Members of the Conservative Party in the new Waveney Valley seat are expected to choose their parliamentary candidate early next month - completing the line-up for the next General Election.

The new seat will be unusual in that it crosses the Suffolk/Norfolk border - with communities like Bungay, Halesworth, Eye and Stowupland joining Diss and Harleston in the same constituency.

Despite its name, the only part of the current Waveney seat in the new constituency is the Bungay area - the rest, including Beccles, will be in the new Lowestoft seat that sitting MP Peter Aldous has already been chosen to contest.

Conservatives from across the country - including several MPs whose seats are being abolished in the constituency shake-up - are expected to apply.

They will be joined by several local candidates, county council deputy leader Richard Rout and East Suffolk councillor James Mallinder have already put their names forward.

A long-list of up to 100 candidates will be drawn up which will then be whittled down to a short-list of four or five who will be interviewed and then put to the vote of party members.

A candidate should be in place by the time the national Conservative Party Conference is held in Manchester at the start of October.

The Green Party has already chosen joint leader Adrian Ramsay, a former Norwich City Councillor, as its candidate in the seat which it sees as one of its best targets in the country.

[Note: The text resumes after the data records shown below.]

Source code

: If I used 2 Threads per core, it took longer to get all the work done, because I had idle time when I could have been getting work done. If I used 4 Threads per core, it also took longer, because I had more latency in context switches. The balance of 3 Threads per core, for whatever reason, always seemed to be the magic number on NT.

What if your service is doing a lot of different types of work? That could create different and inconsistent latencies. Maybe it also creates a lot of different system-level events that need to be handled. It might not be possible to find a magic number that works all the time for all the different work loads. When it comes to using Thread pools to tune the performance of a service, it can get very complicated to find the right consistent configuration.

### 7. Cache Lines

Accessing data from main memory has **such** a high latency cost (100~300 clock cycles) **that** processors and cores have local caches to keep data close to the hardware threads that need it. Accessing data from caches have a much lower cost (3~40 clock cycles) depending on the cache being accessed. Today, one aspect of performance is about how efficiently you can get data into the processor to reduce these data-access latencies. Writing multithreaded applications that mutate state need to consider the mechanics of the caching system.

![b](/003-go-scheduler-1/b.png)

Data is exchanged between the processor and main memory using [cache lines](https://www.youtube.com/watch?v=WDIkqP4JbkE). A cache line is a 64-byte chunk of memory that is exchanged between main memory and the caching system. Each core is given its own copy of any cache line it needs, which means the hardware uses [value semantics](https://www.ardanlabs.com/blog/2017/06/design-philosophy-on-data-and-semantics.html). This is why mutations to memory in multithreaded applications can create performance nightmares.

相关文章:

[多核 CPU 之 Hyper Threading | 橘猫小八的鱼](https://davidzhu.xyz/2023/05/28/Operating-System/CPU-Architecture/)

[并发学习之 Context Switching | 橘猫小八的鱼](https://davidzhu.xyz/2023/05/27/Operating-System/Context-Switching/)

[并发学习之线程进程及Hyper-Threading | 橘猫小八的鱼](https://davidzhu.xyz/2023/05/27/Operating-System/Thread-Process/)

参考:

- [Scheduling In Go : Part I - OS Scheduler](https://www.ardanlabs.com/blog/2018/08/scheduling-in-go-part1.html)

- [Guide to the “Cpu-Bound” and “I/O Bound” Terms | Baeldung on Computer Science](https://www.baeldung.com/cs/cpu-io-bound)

East Anglian Daily Times: Green Party leader Adrian Ramsay has already been chosen to contest the Waveney Valley seat.Green Party leader Adrian Ramsay has already been chosen to contest the Waveney Valley seat. (Image: Charlotte Bond)

Other parties are expected to choose their candidates nearer the election date.

As well as choosing candidates, the parties are also having to set up their new constituency organisations in the seat - with officers and membership events.

When the next General Election is held the Green Party sees the seat as a major target - but to win they would have to overturn what will be a large notional Conservative majority.